The insulin-resistant state observed in type 2 diabetes mellitus is associated with hypertriglyceridemia as a result of increased circulating free fatty acids and decreased lipolysis. An increase in VLDL, IDL, and LDL is observed in addition to a decrease in HDL levels. Aggressive LDL reduction confers significant improvements in all-cause mortality in patients with type 2 diabetes mellitus as evidenced by the results from the CARE trial, the Heart Protection Study, and the CARDS study. Thus, type 2 diabetes mellitus is considered a CAD risk equivalent, and the NCEP-ATP-III treatment guidelines reflect these findings with an LDL target of less than 100 mg/dL (2.6 mmol/L) and an optimal target of less than 70 mg/dL (1.8 mmol/L).

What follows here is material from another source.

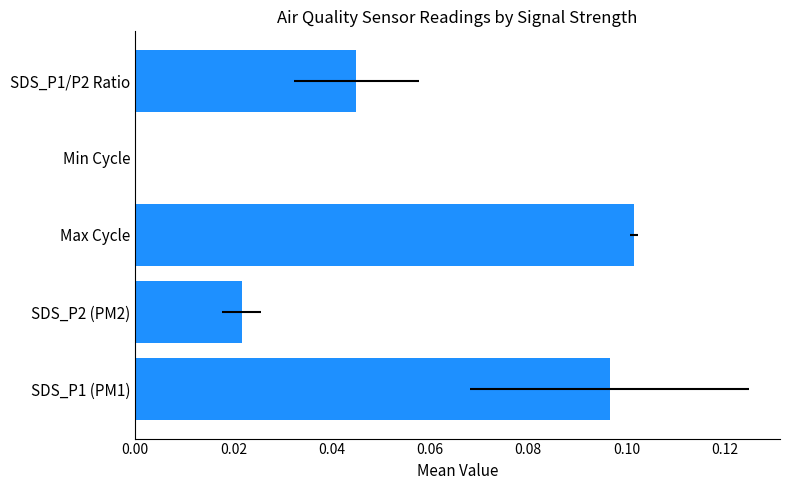

Reading left to right, what are all the values shown in this chart?

0.1	0.0	0.1	0.0	0.0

Although an established risk factor for CVD, the link between dyslipidemia and cerebrovascular disease and stroke (cerebrovascular accident [CVA]) remains less clear. Regardless, statin therapy has been shown to be beneficial in both primary and secondary prevention. The HPS, CARE, and ASCOT-LLA trials all demonstrated CVA reduction with statin therapy, even in patients with cholesterol levels in the “normal” range. In addition, the SPARCL trial demonstrated that atorvastatin 80 mg daily reduced recurrent ischemic CVA in patients with a prior history of stroke or transient ischemic attack (TIA). It appears that the non–cholesterol-lowering benefits of statin therapy play a significant role in CVA reduction. This may explain why other lipid-lowering therapies have not shown CVA risk reduction benefits.
Hypothyroidism is commonly associated with hyperlipidemia due to decreased LDL receptor activity and with hypertriglyceridemia due to decreased LPL activity. Patients with dyslipidemia should have their thyroid function assessed. If hypothyroidism is diagnosed, treatment with thyroid replacement therapy will result in improvement in the lipid profile.